Mengenai klarifikasi dari Australia yang masih belum diterima, Arrmanatha mengaku pihak berwajib di Indonesia dapat terus melanjutkan proses hukum terhadap enam awak kapal penyelundup yang membawa 65 pencari suaka tanpa memerlukan klarifikasi tersebut.
"Jawaban itu tidak dibutuhkan untuk melakukan proses hukum terhadap enam orang di Rote yang terkait penyelundupan dan perdagangan manusia.
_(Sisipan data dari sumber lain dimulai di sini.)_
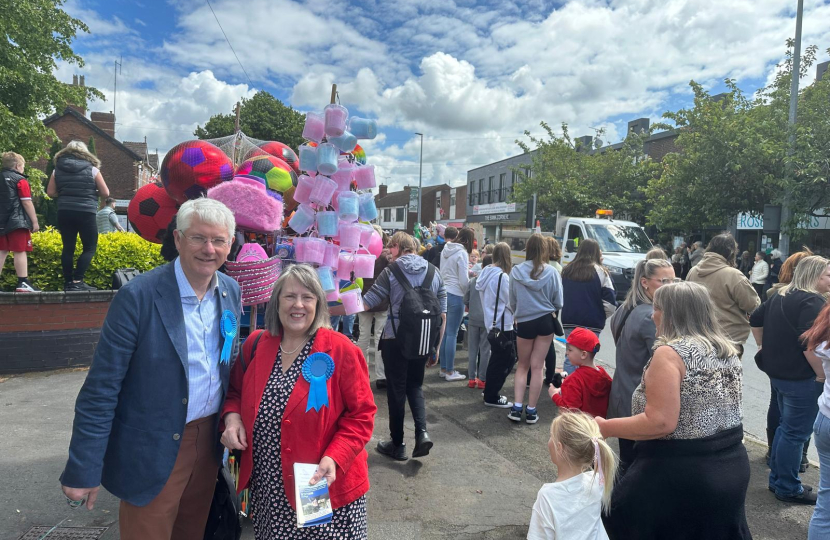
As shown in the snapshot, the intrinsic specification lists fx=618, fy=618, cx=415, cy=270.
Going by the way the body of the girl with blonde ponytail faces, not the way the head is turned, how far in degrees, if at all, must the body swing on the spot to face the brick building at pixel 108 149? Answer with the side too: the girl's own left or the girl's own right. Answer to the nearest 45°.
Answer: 0° — they already face it

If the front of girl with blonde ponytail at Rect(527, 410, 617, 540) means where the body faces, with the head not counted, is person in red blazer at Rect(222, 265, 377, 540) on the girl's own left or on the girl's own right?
on the girl's own left

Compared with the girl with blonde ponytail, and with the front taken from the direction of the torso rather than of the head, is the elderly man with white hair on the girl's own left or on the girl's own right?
on the girl's own left

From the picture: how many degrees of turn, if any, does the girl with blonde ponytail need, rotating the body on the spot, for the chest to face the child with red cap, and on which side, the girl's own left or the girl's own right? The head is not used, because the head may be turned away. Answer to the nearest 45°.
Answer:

Karena banyak bukti lain yang bisa digunakan untuk memproses para awak kapal ini, sehingga investigasi tidak akan menunggu (klarifikasi)," ungkap dia.
Dia juga mengatakan bahwa keenam awak kapal itu telah ditetapkan sebagai tersangka dengan dakwaan penyelundupan dan perdagangan manusia, bukan dakwaan penerimaan suap.
Seperti diberitakan sebelumnya, kepolisian NTT menangkap enam ABK berkewarganegaraan Indonesia yang kedapatan membawa 65 pencari suaka, yang terdiri dari 54 warga Srilanka, 10 orang Bangladesh dan satu dari Myanmar. Dalam pemeriksaan keenam awak kapal itu mengaku telah menerima sejumlah uang suap dari petugas Badan Intelijen Rahasia Australia (ASIS) sebesar 5.000 dolar AS untuk masing-masing ABK dan 6.000 dolar AS untuk kapten kapal.
Sampai sekarang pihak Kepolisian Rote masih mendalami pengakuan tersebut dan meminta pendapat ahli. "Evidence (bukti) sudah dikumpulkan dan Kepolisian Rote juga terus mendalami kasus ini dengan mendatangkan saksi ahli untuk mendukung kasus mereka," kata Arrmanatha.